$f: S_n \to Z$ where $S_n$ is the set of permutations. $f(ab)=f(a)f(b)$ for all $a,b$ in $S_n$, then $f$ is identical $0, 1,$ or signature function.

Question

I need to prove the statement in the title:

$f: S_n \to Z$ where $S_n$ is the set of permutations. $f(ab)=f(a)f(b)$ for all $a,b$ in $S_n$, then $f$ is identical $0, 1,$ or signature function. Prove and explain.

I don't want an answer but a hand on the question's explanation on what should I look for. I think $S_n$ is a group with operation of composition. Should I use the fact that f is a homomorphism? What does it have to do with the signature function.
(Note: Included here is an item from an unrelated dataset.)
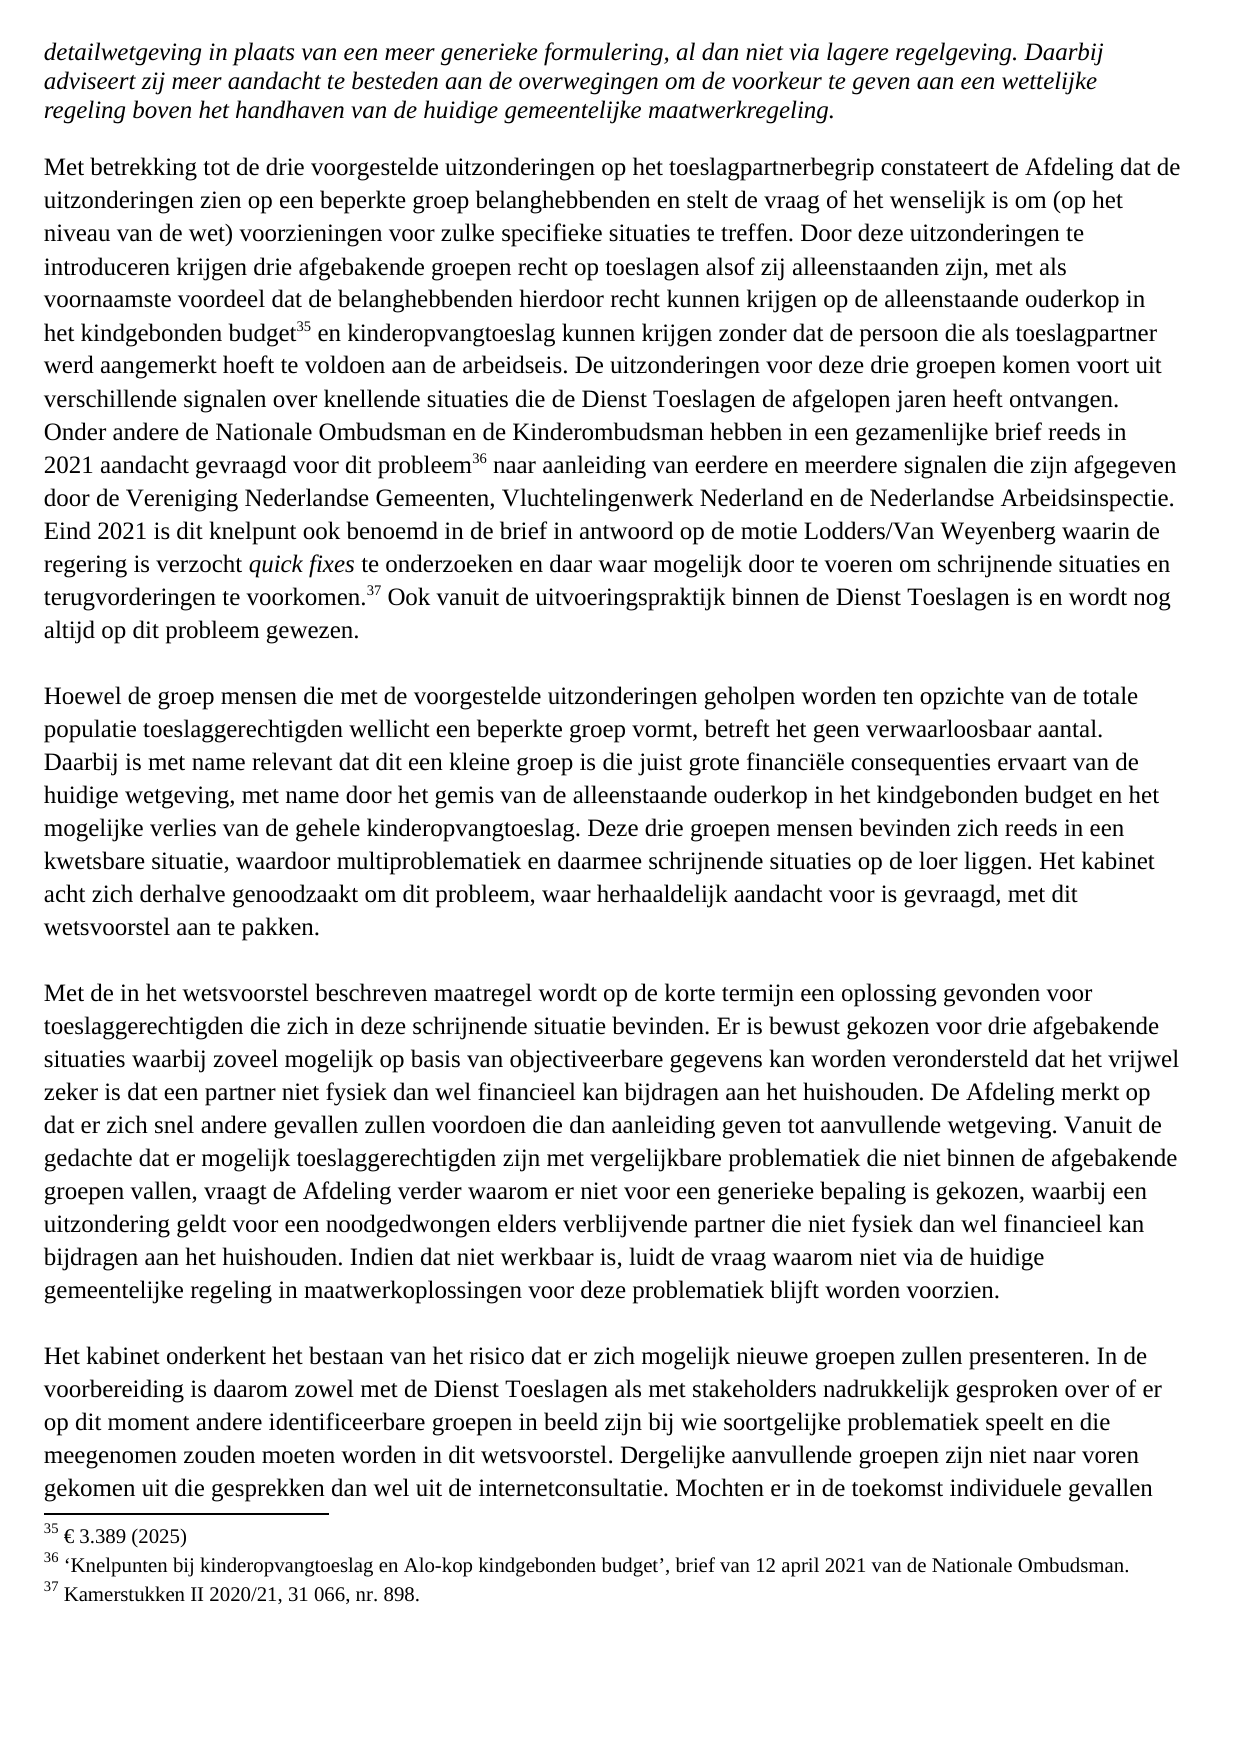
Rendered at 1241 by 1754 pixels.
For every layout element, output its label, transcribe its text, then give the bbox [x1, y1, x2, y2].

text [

Also does f being identical to 0, 1 or signature function means that f is identical to 0 function or identity function or signature function? I am kind of confused if you can help me I would be really grateful!

Answer 1

Let $f: S_n \to \mathbb C^*$ be a group homomorphism. Then $f$ is the signature function or $f$ is trivial:

Reference: Finding all group homomorphisms of $S_n\to\mathbb{C}^*$ and $A_n\to\mathbb{C}^*$

In particular, every group homomorphism $f: S_n \to \Bbb Z$ is either trivial or the signature function. The idea is to use that $S_n$ is generated by transpositions.